Вставлен грубый порицательный эпитет, который мы опускаем.

вернуться

50

Печатаем эти слова Л — ва, как документ мышления уже умершего человека, которое не может пробудить ничего живого в живых.

вернуться

51

Сохраняем все это, как документ, — как сам Толстой обнародовал грубые и жестокие к нему письма за два последние года. Все это — живая история, страниц которой (никаких) не следует вырывать. «Что было — было» принцип истории.

вернуться

52

На слова мои: «Л-в, очевидно, сжился с миром художественного творчества Толстого, и, наконец, через много-много лет, как будто пресытившись им, теперь отрывается от красоты, так долго и безмолвно созерцаемой, и, отрываясь, высказывает, почему он это делает».

вернуться

53

На слова: «Почти невозможно не согласиться с взглядом его (Л-ва) на Толстого, как на последнего и высшего выразителя своеобразного цикла нашей литературы, после которого ей предстоит или повторяться и падать в пределах того же внешнего стиля и внутреннего настроения, или выходить на новые пути художественного творчества, искать сил к иным духовным созерцаниям, чем какие господствовали в последние сорок лет, и находить иные приемы, чтобы их выразить».

вернуться

54

К словам: «Психологический анализ, недостаточно проникающий у Гончарова, узкий в своем применении у Тургенева, искаженный и болезненный у Достоевского, только у гр.
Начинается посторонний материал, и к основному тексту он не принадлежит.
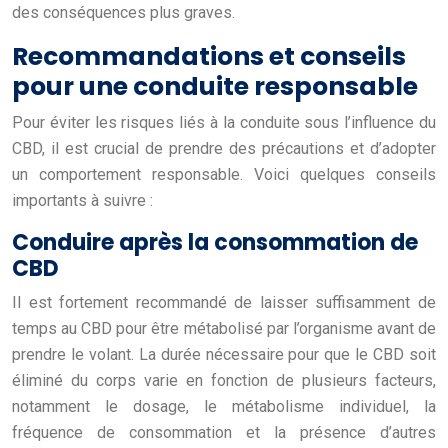
des conséquences plus graves.
Recommandations et conseils
pour une conduite responsable
Pour éviter les risques liés à la conduite sous l’influence du
CBD, il est crucial de prendre des précautions et d’adopter
un comportement responsable. Voici quelques conseils
importants à suivre :
Conduire après la consommation de
CBD
Il est fortement recommandé de laisser suffisamment de
temps au CBD pour être métabolisé par l’organisme avant de
prendre le volant. La durée nécessaire pour que le CBD soit
éliminé du corps varie en fonction de plusieurs facteurs,
notamment le dosage, le métabolisme individuel, la
fréquence de consommation et la présence d’autres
Л. Толстого вырос во всю полноту свою, двигаясь во всех направлениях, повсюду нормальный и достигающий везде той глубины, дальше которой для художника предстоит уже не изображение, но придумывание и фантазирование.

вернуться

55

На слова: «В одном только — в национальности Толстой встречает некоторое препятствие для своего анализа, через которое, не знаем, может ли, но очевидно, не хочет переступить».

вернуться

56

На слова: «Толстой любит унижать своих героев, он хочет видеть их смешными даже и тогда, когда сами они хотят быть только серьезными. Странное следствие получается из этого: оборванные, ощипанные своим творцом, перед нами выходят люди, как их Бог создал, и если мы все-таки находим в них иногда черты высокого и героического, то это уже героизм истинный, правдивый».

вернуться

57

На слова: «Л — в тонко указывает на первое пробуждение у нас сильного воображения, которое замечается в Гоголе».